Secretary Vilsack said if the new budget is passed, the four million dollars that would be allotted to Iowa would help with prevention, treatment, recovery and reform.

"We do need more medication-assisted treatment, but we need it to be the right kind of medication-assisted treatment that is combined with not only the medications but also the counseling," Vilsack said.

It's going to take more than monetary investment, Vilsack said.

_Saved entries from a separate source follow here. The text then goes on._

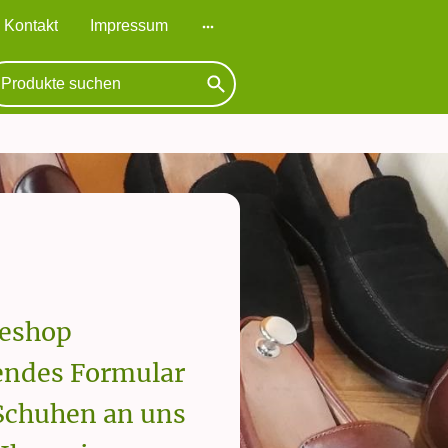
Kontakt
Impressum
neshop
hendes Formular
Schuhen an uns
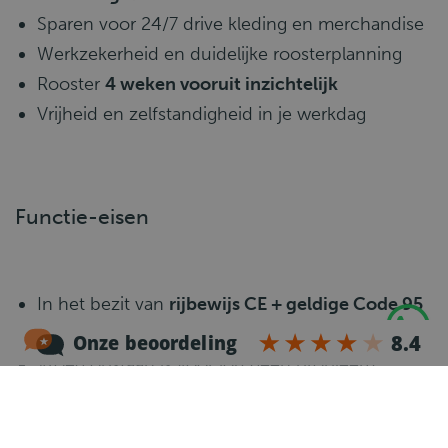
Sparen voor 24/7 drive kleding en merchandise
Werkzekerheid en duidelijke roosterplanning
Rooster
4 weken vooruit inzichtelijk
Vrijheid en zelfstandigheid in je werkdag
Functie-eisen
In het bezit van
rijbewijs CE + geldige Code 95
Ervaring met trekker-oplegger is een pre
Vroeg opstaan is voor jou geen probleem
Je rijdt veilig, netjes en zelfstandig
Je spreekt en begrijpt de Nederlandse taal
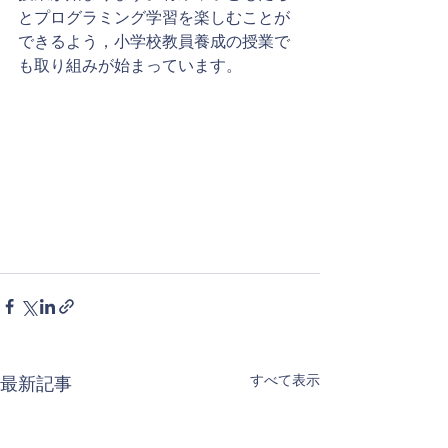
とプログラミング学習を楽しむことが
できるよう，小学校教員養成の授業で
も取り組みが始まっています。
すべて表示
最新記事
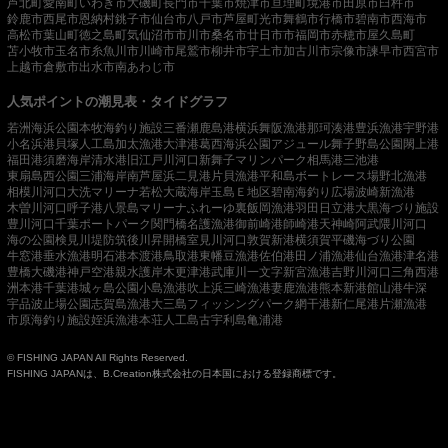
芦北町
愛南町
いわき市
大磯町
長門市
千葉市
焼津市
亘理町
境港市
田原市
臼杵市
鈴鹿市
西尾市
恩納村
銚子市
仙台市
八戸市
芦屋町
光市
舞鶴市
行橋市
碧南市
西海市
高松市
葉山町
徳之島町
気仙沼市
市川市
桑名市
廿日市市
福岡市
赤穂市
屋久島町
苫小牧市
玉名市
糸魚川市
川崎市
尾鷲市
柳井市
宇土市
加古川市
宗像市
諫早市
西宮市
上越市
倉敷市
出水市
南あわじ市
人気ポイントの潮見表・タイドグラフ
若洲海浜公園
本牧海釣り施設
三番瀬
鹿島港
横浜
舞阪漁港
那珂湊港
豊浜漁港
宇野港
小名浜港
貝塚人工島
加太漁港
大津港
葛西海浜公園
アジュール舞子
野島公園
閖上港
福田港
須磨海岸
清水港
旧江戸川河口
新舞子マリンパーク
相馬港
三池港
東扇島西公園
三浦海岸
南芦屋浜
二見港
片貝漁港
平和島ボートレース場
野北漁港
相模川河口
大洗マリーナ
若松
大蔵海岸
玉島Ｅ地区
碧南海釣り広場
波崎新漁港
木曽川河口
呼子港
八景島マリーナ
ふれーゆ裏
飯岡漁港
羽田
日立港
大黒海づり施設
豊川河口
千葉ポートパーク
関門橋
名護漁港
御前崎港
師崎港
天神崎
阿武隈川河口
海の公園
検見川堤防
筑後川昇開橋
室見川河口
敦賀新港
横須賀
平磯海づり公園
牛窓港
垂水漁港
明石港
本渡港
鳥取港
東幡豆漁港
佐伯港
田ノ浦漁港
仙台漁港
津名港
豊橋
大磯港
神戸空港親水護岸
木更津港
武庫川一文字
新宮漁港
吉野川河口
三角西港
洲本港
千葉港
城ヶ島公園
小島漁港
吹上浜
三崎漁港
妻鹿漁港
熊本新港
館山港
牛深
宇品波止場公園
志賀島漁港
大三島フィッシングパーク
網干港
新仁尾港
片瀬漁港
市原海釣り施設
姪浜漁港
本荘人工島
古宇利島
亀浦港
© FISHING JAPAN All Rights Reserved.
FISHING JAPANは、B.Creation株式会社の日本国における登録商標です。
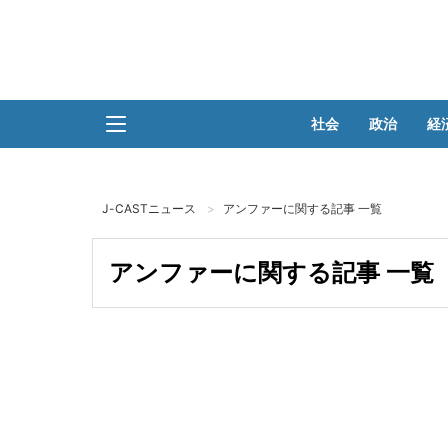
社会
政治
経
J-CASTニュース
アンファーに関する記事 一覧
アンファーに関する記事 一覧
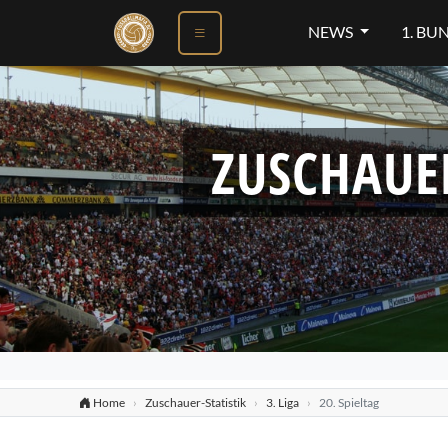
ok
NEWS
1. BU
ZUSCHAUE
Home
Zuschauer-Statistik
3. Liga
20. Spieltag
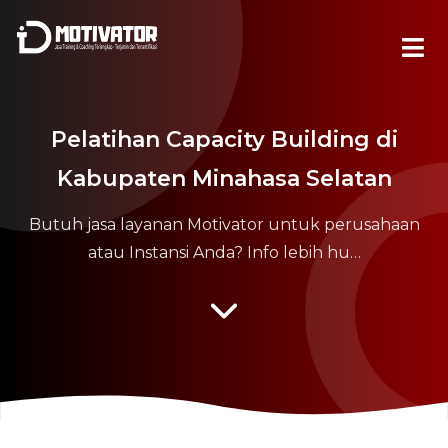
Pelatihan Capacity Building di
Kabupaten Minahasa Selatan
Butuh jasa layanan Motivator untuk perusahaan
atau Instansi Anda? Info lebih hu…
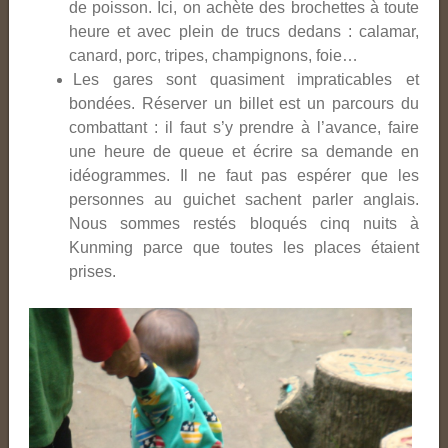
de poisson. Ici, on achète des brochettes à toute
heure et avec plein de trucs dedans : calamar,
canard, porc, tripes, champignons, foie…
Les gares sont quasiment impraticables et
bondées. Réserver un billet est un parcours du
combattant : il faut s’y prendre à l’avance, faire
une heure de queue et écrire sa demande en
idéogrammes. Il ne faut pas espérer que les
personnes au guichet sachent parler anglais.
Nous sommes restés bloqués cinq nuits à
Kunming parce que toutes les places étaient
prises.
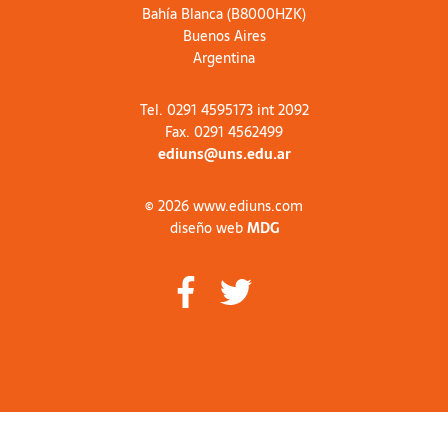
Bahía Blanca (B8000HZK)
Buenos Aires
Argentina
Tel. 0291 4595173 int 2092
Fax. 0291 4562499
ediuns@uns.edu.ar
© 2026 www.ediuns.com
diseño web
MDG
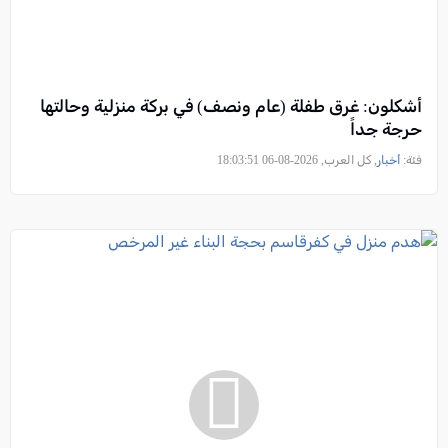
أشكلون: غرق طفلة (عام ونصف) في بركة منزلية وحالتها
حرجة جداً
فئة:
أخبار
, كل العرب, 2026-08-06 18:03:51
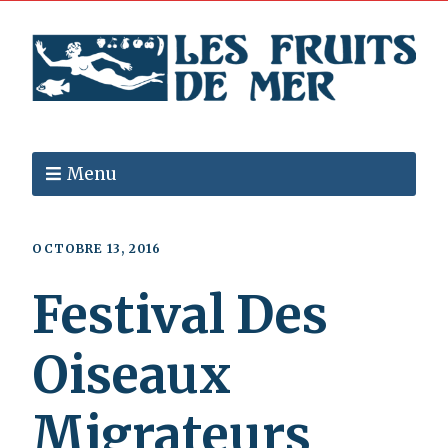
Menu
OCTOBRE 13, 2016
Festival Des
Oiseaux
Migrateurs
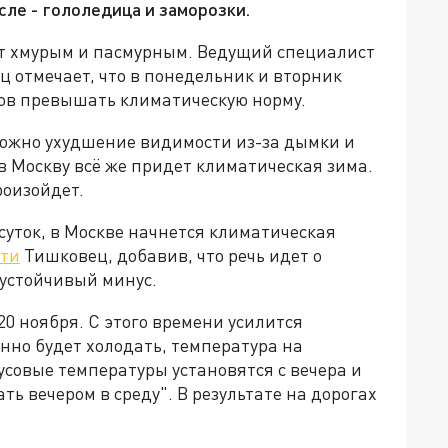
сле - гололедица и заморозки.
ет хмурым и пасмурным. Ведущий специалист
 отмечает, что в понедельник и вторник
сов превышать климатическую норму.
можно ухудшение видимости из-за дымки и
 в Москву всё же придет климатическая зима.
роизойдет.
 суток, в Москве начнется климатическая
сти
Тишковец, добавив, что речь идет о
 устойчивый минус.
20 ноября. С этого времени усилится
нно будет холодать, температура на
совые температуры установятся с вечера и
ть вечером в среду". В результате на дорогах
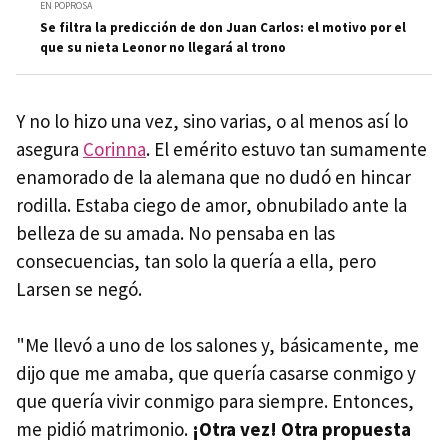
EN POPROSA
Se filtra la predicción de don Juan Carlos: el motivo por el
que su nieta Leonor no llegará al trono
Y no lo hizo una vez, sino varias, o al menos así lo
asegura
Corinna
. El emérito estuvo tan sumamente
enamorado de la alemana que no dudó en hincar
rodilla. Estaba ciego de amor, obnubilado ante la
belleza de su amada. No pensaba en las
consecuencias, tan solo la quería a ella, pero
Larsen se negó.
"Me llevó a uno de los salones y, básicamente, me
dijo que me amaba, que quería casarse conmigo y
que quería vivir conmigo para siempre. Entonces,
me pidió matrimonio.
¡Otra vez! Otra propuesta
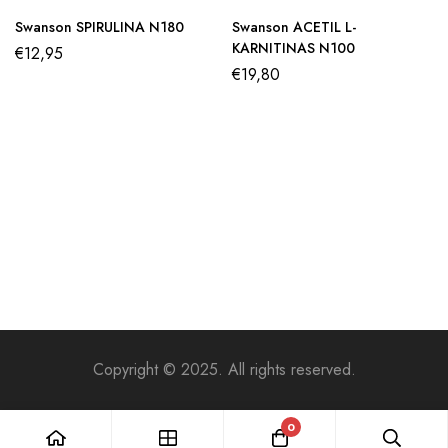
Swanson SPIRULINA N180
Swanson ACETIL L-
KARNITINAS N100
€
12,95
€
19,80
Copyright © 2025. All rights reserved.
0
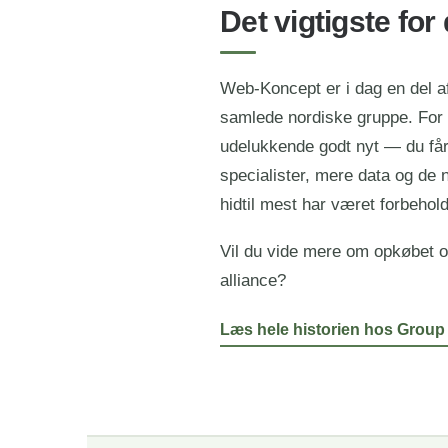
Det vigtigste for 
Web-Koncept er i dag en del a
samlede nordiske gruppe. For 
udelukkende godt nyt — du får 
specialister, mere data og de
hidtil mest har været forbehol
Vil du vide mere om opkøbet 
alliance?
Læs hele historien hos Group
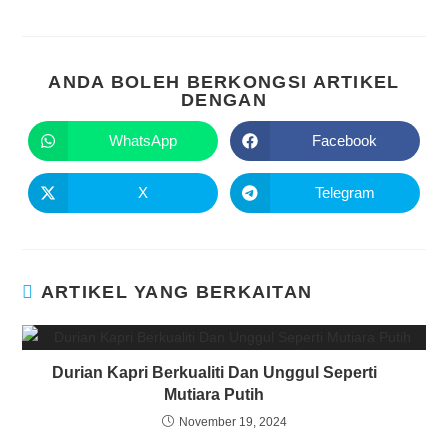
ANDA BOLEH BERKONGSI ARTIKEL
DENGAN
WhatsApp
Facebook
X
Telegram
ARTIKEL YANG BERKAITAN
Durian Kapri Berkualiti Dan Unggul Seperti
Mutiara Putih
November 19, 2024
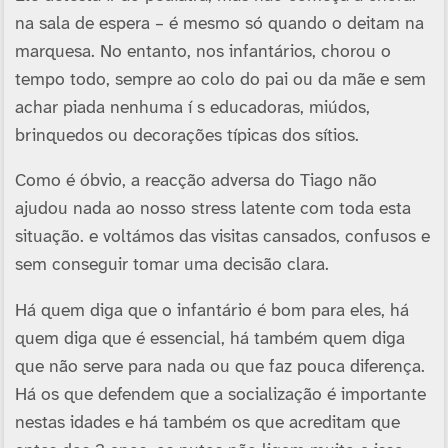
na sala de espera – é mesmo só quando o deitam na
marquesa. No entanto, nos infantários, chorou o
tempo todo, sempre ao colo do pai ou da mãe e sem
achar piada nenhuma í s educadoras, miúdos,
brinquedos ou decorações tí­picas dos sí­tios.
Como é óbvio, a reacção adversa do Tiago não
ajudou nada ao nosso stress latente com toda esta
situação. e voltámos das visitas cansados, confusos e
sem conseguir tomar uma decisão clara.
Há quem diga que o infantário é bom para eles, há
quem diga que é essencial, há também quem diga
que não serve para nada ou que faz pouca diferença.
Há os que defendem que a socialização é importante
nestas idades e há também os que acreditam que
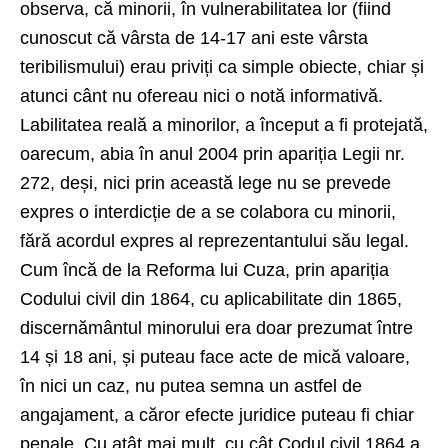
observa, că minorii, în vulnerabilitatea lor (fiind
cunoscut că vârsta de 14-17 ani este vârsta
teribilismului) erau priviți ca simple obiecte, chiar și
atunci cânt nu ofereau nici o notă informativă.
Labilitatea reală a minorilor, a început a fi protejată,
oarecum, abia în anul 2004 prin apariția Legii nr.
272, deși, nici prin această lege nu se prevede
expres o interdicție de a se colabora cu minorii,
fără acordul expres al reprezentantului său legal.
Cum încă de la Reforma lui Cuza, prin apariția
Codului civil din 1864, cu aplicabilitate din 1865,
discernământul minorului era doar prezumat între
14 și 18 ani, și puteau face acte de mică valoare,
în nici un caz, nu putea semna un astfel de
angajament, a căror efecte juridice puteau fi chiar
penale. Cu atât mai mult, cu cât Codul civil 1864 a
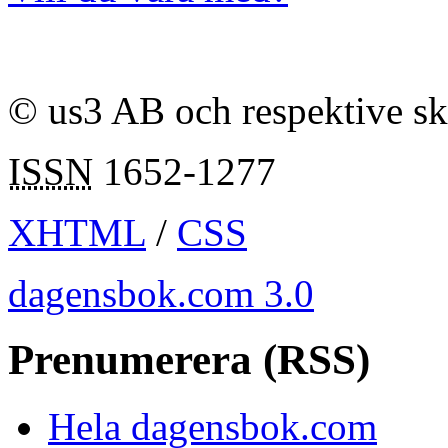
© us3 AB och respektive s
ISSN
1652-1277
XHTML
/
CSS
dagensbok.com 3.0
Prenumerera (RSS)
Hela dagensbok.com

We have to change the way we think about this epidemic.

"We need to start thinking about diseases from the head up in the same way that we currently think of diseases from the head down," Vilsack said. "That's why the faith based community has a role to play in terms of creating an atmosphere in which people can seek help, can talk to others who are similarly situated."

Pressley's son was among the nearly 30,000 Americans who died from overdoses last year alone.

Iowa is 48th in drug overdoses with 8.8 deaths per 100,000 people.